Siamo pronti a dare a tutti coloro che hanno fame e sete il cibo benedetto che ci ha così tanto rinfrescato e rafforzato. Se non lo ricevono, languiranno sulla strada in cerca di altre provviste. Abbiamo proprio quello di cui tutti i membri della famiglia della fede hanno bisogno; senza di esso non possono stare in piedi o andare avanti e sicuramente si scoraggeranno. Qualsiasi mezzo finanziario abbiamo per inviare il pane della vita agli altri, o qualsiasi conoscenza possiamo avere della Verità, non deve essere accumulato egoisticamente o usato per noi stessi.

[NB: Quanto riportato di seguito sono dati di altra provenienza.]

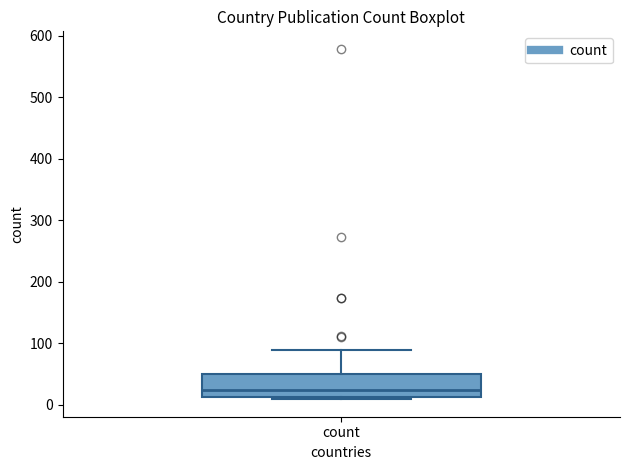

Read this box plot against the y-axis: the position of the median line, the range covered by the box, and the ends of both whiskers. The values are not printed on the chart, so give them approximately, as read against the axis.

median 20, box 10 to 50, whiskers 10 (just below the box's lower edge) to 90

Tutto deve essere consacrato al Signore; da questa consacrazione il Signore trarrà benedizioni per gli altri e riverserà maggiori benedizioni sulle nostre teste e sui nostri cuori.

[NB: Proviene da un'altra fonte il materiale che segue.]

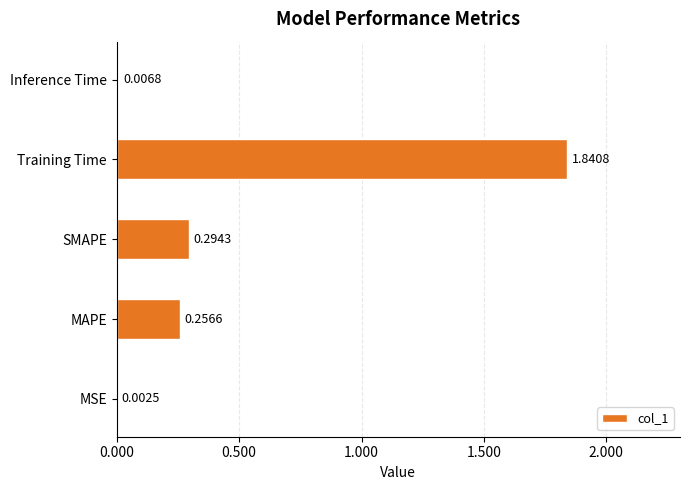

Between MSE and Training Time, which is larger?

Training Time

Una rassegna dei doni che Dio ci ha fatto rivela quanto liberamente, cioè quanto gratuitamente e graziosamente ci ha dato le benedizioni della creazione, della provvidenza, della redenzione, dell'istruzione, della giustificazione, della santificazione e della liberazione. Queste benedizioni contengono tutto ciò di cui abbiamo bisogno per la vita e la pietà. È veramente gratuito ciò che abbiamo ricevuto. Perciò, nello stesso spirito, doniamo la nostra conoscenza, i nostri affetti, il nostro tempo, la nostra forza, i nostri mezzi, la nostra salute, la nostra vita, il nostro servizio, il nostro conforto, la nostra influenza, la nostra reputazione, la nostra sicurezza e persino il nostro povero io umano al nostro caro Padre celeste e a Lui, il Datore di ogni dono eccellente e perfetto! E questi doni non possono essere abbastanza grandi e buoni per essere degni di Colui che ci ha dato tutto.
Atti 8 : 18 à 20 ; Sal. 34 : 10 ; 68 : 18, 35 ; 84 : 11 ; Eccl. 2 : 26 ; Is. 42 : 5 ; Ezec. 11 : 19 ; Dan. 2 : 21 à 23 ; Matt. 11 : 28 ; 25 : 14 à 30 ; Giov. 6 : 27 ; 16:23, 24 ; 17:22 ; Rom. 5 : 16 à 19 ; 8 : 32 ; 12 : 6 à 8 ; 1 Cor. 13 : 1 à 3 ; 1 Piet. 4:10.